For specialists like oncologist Stephen Davidson, M.D., at the Montgomery Cancer Center, issues with PAs can begin when the patient checks in for the first appointment.

“There are days when I have patients who are scheduled to see me as new patients. They are at the front door. They have something that brought them here that has also emotionally disturbed them greatly. If their PA is not in place, they can’t so much as walk down the hall to see me,” Dr. Davidson said. “This happens…constantly.”

Dr. Davidson and his team see an average of 60 patients each day. During that time, he and his treatment team are also securing PAs for patients for imaging and medicine. Rarely are cancer medications generic, making them very expensive, so PAs must be secured for monthly refills, taking even more time away from patient care.

“It has become a tremendous burden,” Dr. Davidson said. “Somewhere along the way the burden of proof shifted from the insurance company to the physician. Traditionally there has been a respect for a physician’s judgment and decision making on behalf of the patient. That’s a very special and sacred relationship. Now, because of a number of factors, primarily economic, we have insurance companies that don’t respect the physician’s authority in the decision-making process.”

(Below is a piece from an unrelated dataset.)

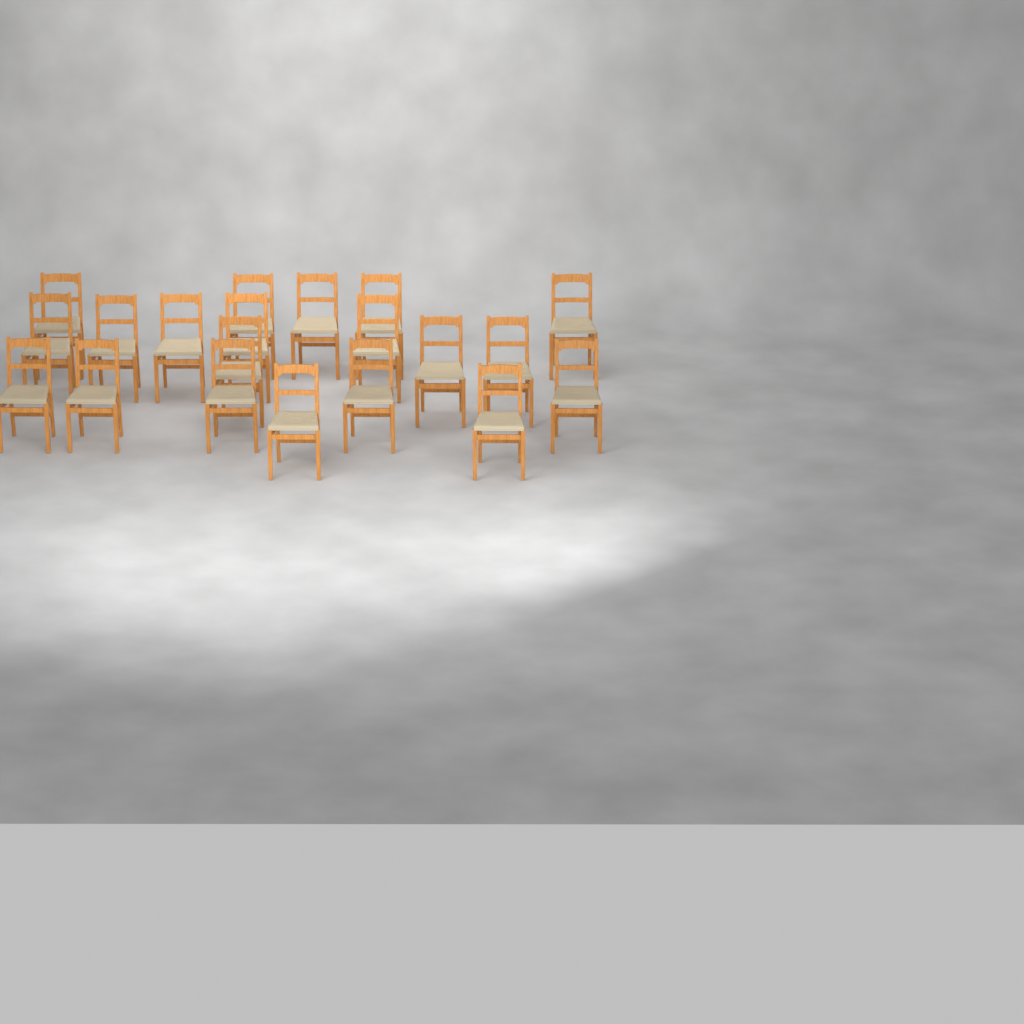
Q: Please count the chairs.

According to Dr. Davidson, the burden of proof isn’t specific to oncology. Physicians fighting to get the best treatment regimens for their patients have all experienced the same process with payers in trying to secure prior authorizations, and perhaps the most time consuming and frustrating part of the system is the peer-to-peer conversations in which physicians advocate on behalf of their patients with the payers.

“The problem is that in oncology specifically, and with medicine in general, it’s not black and white,” Dr. Davidson said. “There is a lot of leeway. There is a lot of individualism for treatment plans for patients, so problems start to happen when major insurance companies hire third-party companies to come in and do nothing but screen all your imaging and either green-light or red-light your treatment plans.”

For both of these physicians, the delay caused by the waiting game can put the patient’s health in the balance. Dr. Carter often encourages his patients to engage in the appeals process with their health insurance plan by calling the numbers listed on their insurance cards. Dr. Davidson has enlisted the assistance of his patients as well.

“When the patient calls the insurance company and gets into the conversation, it shows just how much the patient is concerned about the situation,” Dr. Carter said. “It absolutely helps for the patient to get involved and review with their insurance company what treatments have already been tried, and why they didn’t work. The patient is looking for a solution just as much as the physician.”

Fortunately, in Dr. Carter’s experience, a reply for a PA request usually takes 24 to 48 hours. Things get more complicated, however, for specialists like Dr. Davidson.

“There is more bureaucratic pressure placed on the medical practice and more delay and anxiety on the part of the patient (when dealing with PAs),” Dr. Davidson said. “We are a larger facility, and we have five full-time employees that deal with nothing but authorizations. It’s still a burden for us. I don’t know how smaller practices deal with it. Essentially your first swipe at the PA is a website, so someone is taking a patient’s medical record and actually typing it into an online form to see if it will fit exactly cookie-cutter into this form. The patient is not cookie cutter. There is no way to cookie cutter every patient, no matter what the specialty or situation.”

Some states have pursued legislative solutions to PA problems, but with little success, as insurance companies and their lobbyists come out in droves in opposition. As non-physicians increasingly attempt to dictate health care delivery, the Medical Association is committed to finding solutions to PAs and other related issues so that we keep health care decisions between doctors and patients.